We’ll never know for certain whether accused domestic-terrorist-in-the-making Christopher Hasson ever would have acted on the desire to spark a racial civil war for white supremacy by committing the assassinations and mass killing for which he had so thoroughly prepared and about which he endlessly fantasized. We do know, however, exactly what might have been the spark to send the 49-year-old Coast Guardsman from Baltimore off on a killing rampage, though: the impeachment of President Trump.
Buried in Hasson’s deleted emails, along with correspondence to neo-Nazi leaders and ruminations on his admiration for Norwegian mass killer Anders Breivik, were his working notes for events around which he was planning actions, notably: “what if trump illegally impeached”and“civil war if trump impeached”.

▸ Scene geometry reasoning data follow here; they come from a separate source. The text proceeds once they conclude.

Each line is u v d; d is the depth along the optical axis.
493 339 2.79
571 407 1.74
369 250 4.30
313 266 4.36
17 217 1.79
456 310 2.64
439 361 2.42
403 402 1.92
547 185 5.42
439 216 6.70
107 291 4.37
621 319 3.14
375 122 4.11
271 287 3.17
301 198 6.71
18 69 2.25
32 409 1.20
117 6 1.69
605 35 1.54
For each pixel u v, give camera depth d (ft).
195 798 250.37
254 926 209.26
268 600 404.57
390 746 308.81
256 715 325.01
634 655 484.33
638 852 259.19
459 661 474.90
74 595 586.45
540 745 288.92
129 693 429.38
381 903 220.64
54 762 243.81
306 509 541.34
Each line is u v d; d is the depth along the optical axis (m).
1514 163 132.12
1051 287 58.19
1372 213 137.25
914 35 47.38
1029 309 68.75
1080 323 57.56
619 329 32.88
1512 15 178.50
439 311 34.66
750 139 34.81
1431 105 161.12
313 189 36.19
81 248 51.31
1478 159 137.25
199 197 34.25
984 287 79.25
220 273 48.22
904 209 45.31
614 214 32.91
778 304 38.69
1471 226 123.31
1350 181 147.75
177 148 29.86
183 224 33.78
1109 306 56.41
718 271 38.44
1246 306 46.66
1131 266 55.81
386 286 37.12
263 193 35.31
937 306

As Chris Hayes adroitly observed, it’s not hard to find where Hasson might have obtained the belief that civil war would erupt if President Trump were to face impeachment: Civil war has become an endemic talking point and source of speculation among right-wing pundits. Only this week, longtime Republican operative Joseph diGenova went on Laura Ingraham’s Fox News show and warned:
We are in a civil war in this country. There's two standards of justice, one for Democrats, one for Republicans. The press is all Democrat, all liberal, all progressive, all left—they hate Republicans, they hate Trump. So the suggestion that there's ever going to be civil discourse in this country for the foreseeable future in this country is over. It's not going to be. It's going to be total war. And as I say to my friends, I do two things—I vote and I buy guns.
This seemingly hysterical pronouncement, in fact, is fast becoming a commonplace among right-wing pundits. (Watch for it to become a permanent talking point at Fox.) That’s because it has been circulating on the right for a good long while now, and is now being whipped up to new heights—notably, well into the mainstream of conservative-movement discourse.